I think I would like to hear that from my very old dying self now: Everything will be fine, don’t worry you young prick!”
Barna, in his own words:“It is hard to be gay in Hungary, but everything depends on your lifestyle. So if you have the right friends, if you have the right profession and workplace–if you have the right life for the gayness you can live in peace. The society isn’t open enough for the gayness. I think the reason is that we are really simple in the society. If you are walking down the street in Budapest you can see only Hungarians and whites and that’s it. We don’t have any other nationalities in our society, we don’t have immigrants, this is why in Budapest it is so strange to be black, Asian, or to be gay.

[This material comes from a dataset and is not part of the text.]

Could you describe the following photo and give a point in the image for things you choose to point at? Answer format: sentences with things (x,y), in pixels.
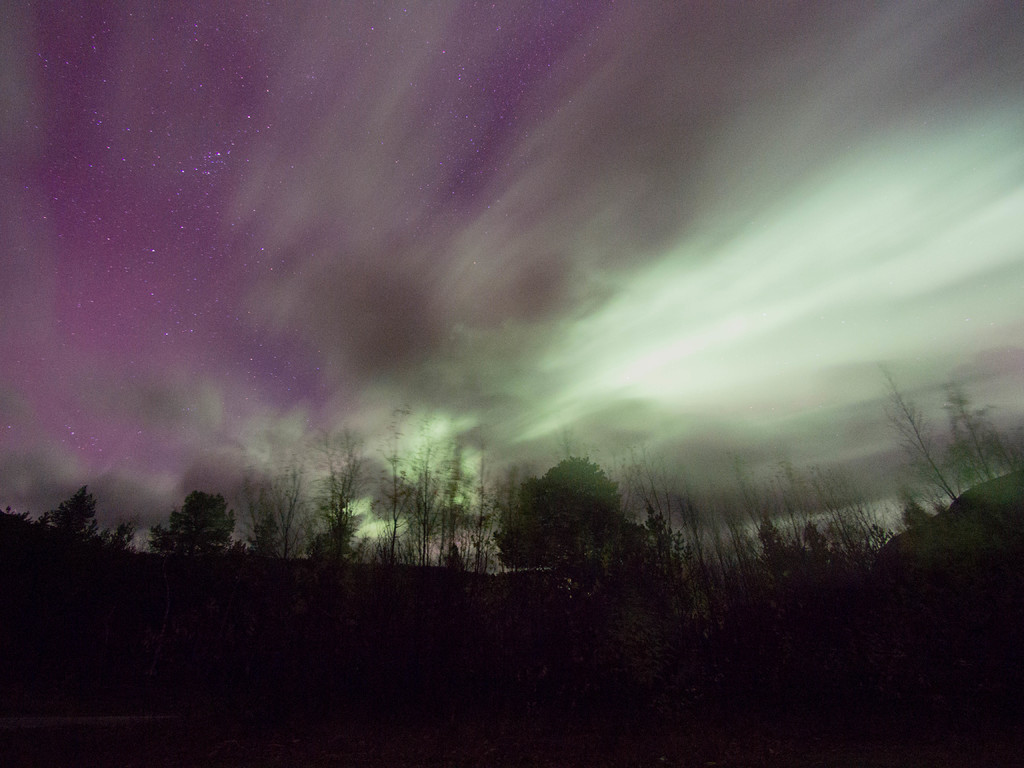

It’s not impossible to walk hand in hand on the street with your boyfriend, but it’s not safe. You cannot feel comfortable. You might not have to feel afraid about any violence, but for the girls it is easier. So if you are a lesbian, I think it is more OK to walk hand in hand. But if you are a gay guy, it’s not the best option and I would not recommend it.
It’s not possible to get married for gays. You can get a document about your relationship, but that’s not marriage. We are about halfway, but I think in the near future, this can be changed.
I’m recently after a separation, and I’m trying to organize my feelings. I would really like to survive my feelings and I would really like to rebuild my life and the things around me. I would feel successful if I could stay open in my heart for the future. I really don’t want to stay sorrowful and sad like I am now. I’m just trying to open up my heart and my mind.”
Andrea, in his own words:“(Being gay) means not lying to myself.
(With regards to successes) my activism, which is starting to be heard internationally. I have always been very critical towards both the conservative views of the Church and the violent ways of the homophobic far right. Starting from last year after a provocative performance at Budapest Pride I have been receiving tons of death threats, my personal data including home address and workplace were published in nazi forums and I had to move apartment several times fearing for my safety. Now I’m waiting for authorities to finally start investigating my case. I believe it will be a long and intense trial.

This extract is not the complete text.